The Missouri Supreme Court heard arguments Wednesday on a case that focuses on a question of whether a state government commission overstepped its legal bounds when it removed key provisions from a 2008 renewable energy law.

The renewable energy standard law requires that utility companies, such as Ameren Missouri, Kansas City Power & Light, and Empire District Power Company, use a certain percentage of renewable energy in their power sales to customers — 15 percent by 2021. Sixty-six percent of Missouri voters supported the law at the ballot box eight years ago.
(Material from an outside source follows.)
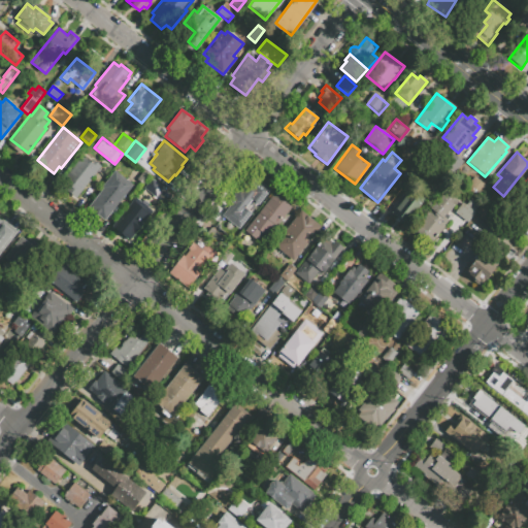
[(463,162),(453,173),(444,166),(455,155),(463,162)]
The Missouri Public Service Commission passed a law in January 2010 to enforce this standard, but the state legislature’s Joint Committee on Administrative Rules removed two paragraphs from the law requiring that the utility companies provide their own renewable energy. Instead, the companies can purchase “renewable energy credit” papers to meet the law’s requirements using out-of-state energy.

The Great Rivers Environmental Law Center, a nonprofit geared toward environmental issues, sued the state in 2013 for the omission. The firm argued in a release that the legislative committee didn’t have the authority to override the Public Service Commission’s law and that the two paragraphs should be reinstated.

“JCAR’s action was not only unconstitutional; it was also an infringement on … the people’s right to enact legislation by initiative petition,” said Heather Navarro, executive director of the Missouri Coalition for the Environment, in a release.

Henry Robertson, staff attorney for Great Rivers, said in an interview on Tuesday that the Missouri Supreme Court decided a similar case with renewable energy in 1997. At the time, the court ruled that legislators cannot rewrite laws after a certain point in the lawmaking process. State laws typically have a window for public comment, after which they are sent to the Secretary of State’s office for publication. With its 2010 ruling, Robertson said the administrative rules committee missed this window.

“The fundamental conflict in this case involves (the committee’s) legislative veto of administrative rules,” Robertson said. “The Supreme Court already held that unconstitutional in 1997. The legislators tried to fix that before and did not succeed, so it’s still unconstitutional now when JCAR prevent rules from taking effect.”

Robertson followed this line of argument in presenting Great Rivers’ case to the state Supreme Court, in front of a full courtroom of observers. When a justice asked what effect the court could have on the renewable energy law, Robertson said that the court could issue an order of mandamus for the Secretary of State to reinstate the law’s two missing paragraphs. That action would put into effect the law voters originally approved.

Vaughn Prost, chief executive officer of Missouri Solar Applications, stressed in a news release the importance of reinstating the paragraphs. Unless utility companies are required to deliver renewable energy in-state, the law is “largely meaningless,” he said.

“Missouri isn’t getting new jobs or the new renewable energy that should be built here (if the full law isn’t enforced),” wrote Prost. “These policies are working in 28 other states, and there’s no reason it can’t work in Missouri too.”

The state Supreme Court will issue its ruling at a date to be determined in the coming months.